• _WHAT NEEDS TO BE DONE_:
Copy the listing word for word, starting at its first line and ending after the line that contains "Where do Ilość".

• _DATA SECTION_:
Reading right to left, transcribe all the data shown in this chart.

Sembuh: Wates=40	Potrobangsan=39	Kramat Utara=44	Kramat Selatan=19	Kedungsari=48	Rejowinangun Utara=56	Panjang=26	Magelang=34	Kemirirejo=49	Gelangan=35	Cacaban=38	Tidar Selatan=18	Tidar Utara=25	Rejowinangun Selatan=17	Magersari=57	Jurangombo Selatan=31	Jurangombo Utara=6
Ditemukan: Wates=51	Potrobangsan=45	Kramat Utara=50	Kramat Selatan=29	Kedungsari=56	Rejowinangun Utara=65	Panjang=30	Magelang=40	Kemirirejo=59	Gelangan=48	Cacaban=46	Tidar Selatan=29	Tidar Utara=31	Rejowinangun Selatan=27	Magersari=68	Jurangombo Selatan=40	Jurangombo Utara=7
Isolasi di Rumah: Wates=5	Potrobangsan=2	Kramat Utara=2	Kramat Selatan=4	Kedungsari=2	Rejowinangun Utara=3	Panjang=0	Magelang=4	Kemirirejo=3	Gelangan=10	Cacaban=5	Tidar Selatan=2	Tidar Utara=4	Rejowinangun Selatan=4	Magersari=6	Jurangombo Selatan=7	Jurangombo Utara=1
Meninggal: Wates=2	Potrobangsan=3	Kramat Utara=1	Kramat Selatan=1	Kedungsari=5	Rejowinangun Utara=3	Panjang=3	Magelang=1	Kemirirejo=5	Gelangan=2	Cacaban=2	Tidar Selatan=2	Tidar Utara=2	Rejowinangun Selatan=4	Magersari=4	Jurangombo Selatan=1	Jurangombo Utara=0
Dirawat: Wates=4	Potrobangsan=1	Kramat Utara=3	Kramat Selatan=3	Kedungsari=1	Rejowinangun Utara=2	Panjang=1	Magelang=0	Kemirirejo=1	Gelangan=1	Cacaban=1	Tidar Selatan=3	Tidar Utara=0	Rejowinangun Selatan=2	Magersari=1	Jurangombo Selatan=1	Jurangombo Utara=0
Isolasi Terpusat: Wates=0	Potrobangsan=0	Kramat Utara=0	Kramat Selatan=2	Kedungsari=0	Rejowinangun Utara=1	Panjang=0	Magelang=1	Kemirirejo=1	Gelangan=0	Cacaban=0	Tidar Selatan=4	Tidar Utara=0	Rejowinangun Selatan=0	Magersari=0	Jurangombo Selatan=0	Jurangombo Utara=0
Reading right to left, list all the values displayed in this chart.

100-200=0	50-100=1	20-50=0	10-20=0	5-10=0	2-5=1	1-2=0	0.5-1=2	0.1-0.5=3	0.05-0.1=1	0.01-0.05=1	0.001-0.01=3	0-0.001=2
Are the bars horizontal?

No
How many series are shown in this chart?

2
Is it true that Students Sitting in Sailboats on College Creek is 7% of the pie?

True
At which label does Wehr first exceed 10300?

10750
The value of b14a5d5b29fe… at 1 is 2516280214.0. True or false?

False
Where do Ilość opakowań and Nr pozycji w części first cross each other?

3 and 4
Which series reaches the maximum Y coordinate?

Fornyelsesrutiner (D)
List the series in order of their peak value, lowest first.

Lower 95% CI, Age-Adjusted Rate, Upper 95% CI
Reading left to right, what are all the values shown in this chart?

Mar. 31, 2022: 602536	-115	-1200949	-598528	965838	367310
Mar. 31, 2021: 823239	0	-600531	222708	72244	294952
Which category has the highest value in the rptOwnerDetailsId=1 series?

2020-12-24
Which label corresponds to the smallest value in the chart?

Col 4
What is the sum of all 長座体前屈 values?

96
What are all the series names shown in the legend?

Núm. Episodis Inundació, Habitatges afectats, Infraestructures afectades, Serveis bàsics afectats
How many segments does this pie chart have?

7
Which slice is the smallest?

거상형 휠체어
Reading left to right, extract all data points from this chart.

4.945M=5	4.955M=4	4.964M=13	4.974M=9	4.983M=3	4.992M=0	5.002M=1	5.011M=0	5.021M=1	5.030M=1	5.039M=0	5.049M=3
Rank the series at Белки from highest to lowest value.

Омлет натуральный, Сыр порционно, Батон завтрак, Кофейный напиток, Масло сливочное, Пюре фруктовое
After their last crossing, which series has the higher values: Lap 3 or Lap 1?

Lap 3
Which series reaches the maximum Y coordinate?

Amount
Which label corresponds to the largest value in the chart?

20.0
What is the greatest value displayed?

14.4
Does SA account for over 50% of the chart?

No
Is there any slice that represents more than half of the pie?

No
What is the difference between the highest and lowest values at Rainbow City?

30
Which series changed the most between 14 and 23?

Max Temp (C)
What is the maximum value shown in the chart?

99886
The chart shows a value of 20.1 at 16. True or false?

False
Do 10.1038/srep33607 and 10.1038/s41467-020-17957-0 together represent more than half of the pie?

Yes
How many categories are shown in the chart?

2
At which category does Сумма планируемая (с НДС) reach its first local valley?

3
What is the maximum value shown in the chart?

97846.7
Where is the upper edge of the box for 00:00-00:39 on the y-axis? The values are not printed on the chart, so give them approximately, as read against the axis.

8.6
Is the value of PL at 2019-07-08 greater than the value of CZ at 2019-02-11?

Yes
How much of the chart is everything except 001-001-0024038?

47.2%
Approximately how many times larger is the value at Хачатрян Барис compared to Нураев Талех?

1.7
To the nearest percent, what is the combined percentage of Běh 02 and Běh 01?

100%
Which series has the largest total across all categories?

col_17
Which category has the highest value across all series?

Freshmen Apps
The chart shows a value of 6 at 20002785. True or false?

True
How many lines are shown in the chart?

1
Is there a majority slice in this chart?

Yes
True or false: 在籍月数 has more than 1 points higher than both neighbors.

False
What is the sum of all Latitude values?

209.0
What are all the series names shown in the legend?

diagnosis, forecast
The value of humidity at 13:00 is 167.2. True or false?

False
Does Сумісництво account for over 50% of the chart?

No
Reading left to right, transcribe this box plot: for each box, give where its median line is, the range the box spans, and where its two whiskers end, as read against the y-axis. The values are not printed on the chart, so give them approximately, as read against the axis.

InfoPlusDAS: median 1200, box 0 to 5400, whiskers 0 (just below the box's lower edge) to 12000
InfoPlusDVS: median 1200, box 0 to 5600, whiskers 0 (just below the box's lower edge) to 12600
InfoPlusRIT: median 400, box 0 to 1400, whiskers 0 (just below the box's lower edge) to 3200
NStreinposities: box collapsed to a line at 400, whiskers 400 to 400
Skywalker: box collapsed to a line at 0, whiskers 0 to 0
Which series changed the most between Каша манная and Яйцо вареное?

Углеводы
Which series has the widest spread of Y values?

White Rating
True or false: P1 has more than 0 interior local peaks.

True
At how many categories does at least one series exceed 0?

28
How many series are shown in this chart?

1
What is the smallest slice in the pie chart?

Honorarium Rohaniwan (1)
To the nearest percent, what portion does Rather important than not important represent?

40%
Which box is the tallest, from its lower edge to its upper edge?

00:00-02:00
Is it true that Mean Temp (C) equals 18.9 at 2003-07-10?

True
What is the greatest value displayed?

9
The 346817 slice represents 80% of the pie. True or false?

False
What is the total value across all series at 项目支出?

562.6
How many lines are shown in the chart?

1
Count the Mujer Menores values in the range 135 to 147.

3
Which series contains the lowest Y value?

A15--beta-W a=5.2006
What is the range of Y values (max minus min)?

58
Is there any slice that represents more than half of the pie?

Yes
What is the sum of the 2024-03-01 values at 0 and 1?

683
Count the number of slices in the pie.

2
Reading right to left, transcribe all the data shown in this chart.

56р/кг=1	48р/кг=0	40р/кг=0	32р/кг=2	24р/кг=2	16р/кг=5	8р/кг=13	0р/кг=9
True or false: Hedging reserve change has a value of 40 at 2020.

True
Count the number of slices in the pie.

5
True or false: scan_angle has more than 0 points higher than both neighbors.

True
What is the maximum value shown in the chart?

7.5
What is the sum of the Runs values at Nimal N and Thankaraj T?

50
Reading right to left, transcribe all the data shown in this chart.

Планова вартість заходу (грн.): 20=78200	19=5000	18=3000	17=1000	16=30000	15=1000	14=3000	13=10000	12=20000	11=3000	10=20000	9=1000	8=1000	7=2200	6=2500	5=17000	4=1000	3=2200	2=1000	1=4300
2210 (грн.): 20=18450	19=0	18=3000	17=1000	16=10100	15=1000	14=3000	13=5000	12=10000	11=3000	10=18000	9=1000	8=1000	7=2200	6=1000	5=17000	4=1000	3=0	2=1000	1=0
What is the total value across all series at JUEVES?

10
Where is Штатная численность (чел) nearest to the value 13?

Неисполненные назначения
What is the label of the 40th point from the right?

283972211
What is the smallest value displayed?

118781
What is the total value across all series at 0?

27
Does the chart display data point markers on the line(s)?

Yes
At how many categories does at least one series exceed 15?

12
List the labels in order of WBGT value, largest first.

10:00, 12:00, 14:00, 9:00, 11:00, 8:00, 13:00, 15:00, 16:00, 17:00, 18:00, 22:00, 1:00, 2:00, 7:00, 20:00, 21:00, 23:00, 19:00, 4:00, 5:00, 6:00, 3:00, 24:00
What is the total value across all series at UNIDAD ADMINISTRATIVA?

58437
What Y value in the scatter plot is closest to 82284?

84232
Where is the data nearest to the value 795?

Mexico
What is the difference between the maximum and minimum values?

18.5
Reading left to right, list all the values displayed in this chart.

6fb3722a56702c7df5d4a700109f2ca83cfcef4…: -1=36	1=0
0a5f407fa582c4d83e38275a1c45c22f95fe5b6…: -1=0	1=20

• _ANSWER BOX_:
Reading right to left, transcribe all the data shown in this chart.

Sembuh: Wates=40	Potrobangsan=39	Kramat Utara=44	Kramat Selatan=19	Kedungsari=48	Rejowinangun Utara=56	Panjang=26	Magelang=34	Kemirirejo=49	Gelangan=35	Cacaban=38	Tidar Selatan=18	Tidar Utara=25	Rejowinangun Selatan=17	Magersari=57	Jurangombo Selatan=31	Jurangombo Utara=6
Ditemukan: Wates=51	Potrobangsan=45	Kramat Utara=50	Kramat Selatan=29	Kedungsari=56	Rejowinangun Utara=65	Panjang=30	Magelang=40	Kemirirejo=59	Gelangan=48	Cacaban=46	Tidar Selatan=29	Tidar Utara=31	Rejowinangun Selatan=27	Magersari=68	Jurangombo Selatan=40	Jurangombo Utara=7
Isolasi di Rumah: Wates=5	Potrobangsan=2	Kramat Utara=2	Kramat Selatan=4	Kedungsari=2	Rejowinangun Utara=3	Panjang=0	Magelang=4	Kemirirejo=3	Gelangan=10	Cacaban=5	Tidar Selatan=2	Tidar Utara=4	Rejowinangun Selatan=4	Magersari=6	Jurangombo Selatan=7	Jurangombo Utara=1
Meninggal: Wates=2	Potrobangsan=3	Kramat Utara=1	Kramat Selatan=1	Kedungsari=5	Rejowinangun Utara=3	Panjang=3	Magelang=1	Kemirirejo=5	Gelangan=2	Cacaban=2	Tidar Selatan=2	Tidar Utara=2	Rejowinangun Selatan=4	Magersari=4	Jurangombo Selatan=1	Jurangombo Utara=0
Dirawat: Wates=4	Potrobangsan=1	Kramat Utara=3	Kramat Selatan=3	Kedungsari=1	Rejowinangun Utara=2	Panjang=1	Magelang=0	Kemirirejo=1	Gelangan=1	Cacaban=1	Tidar Selatan=3	Tidar Utara=0	Rejowinangun Selatan=2	Magersari=1	Jurangombo Selatan=1	Jurangombo Utara=0
Isolasi Terpusat: Wates=0	Potrobangsan=0	Kramat Utara=0	Kramat Selatan=2	Kedungsari=0	Rejowinangun Utara=1	Panjang=0	Magelang=1	Kemirirejo=1	Gelangan=0	Cacaban=0	Tidar Selatan=4	Tidar Utara=0	Rejowinangun Selatan=0	Magersari=0	Jurangombo Selatan=0	Jurangombo Utara=0
Reading right to left, list all the values displayed in this chart.

100-200=0	50-100=1	20-50=0	10-20=0	5-10=0	2-5=1	1-2=0	0.5-1=2	0.1-0.5=3	0.05-0.1=1	0.01-0.05=1	0.001-0.01=3	0-0.001=2
Are the bars horizontal?

No
How many series are shown in this chart?

2
Is it true that Students Sitting in Sailboats on College Creek is 7% of the pie?

True
At which label does Wehr first exceed 10300?

10750
The value of b14a5d5b29fe… at 1 is 2516280214.0. True or false?

False
Where do Ilość opakowań and Nr pozycji w części first cross each other?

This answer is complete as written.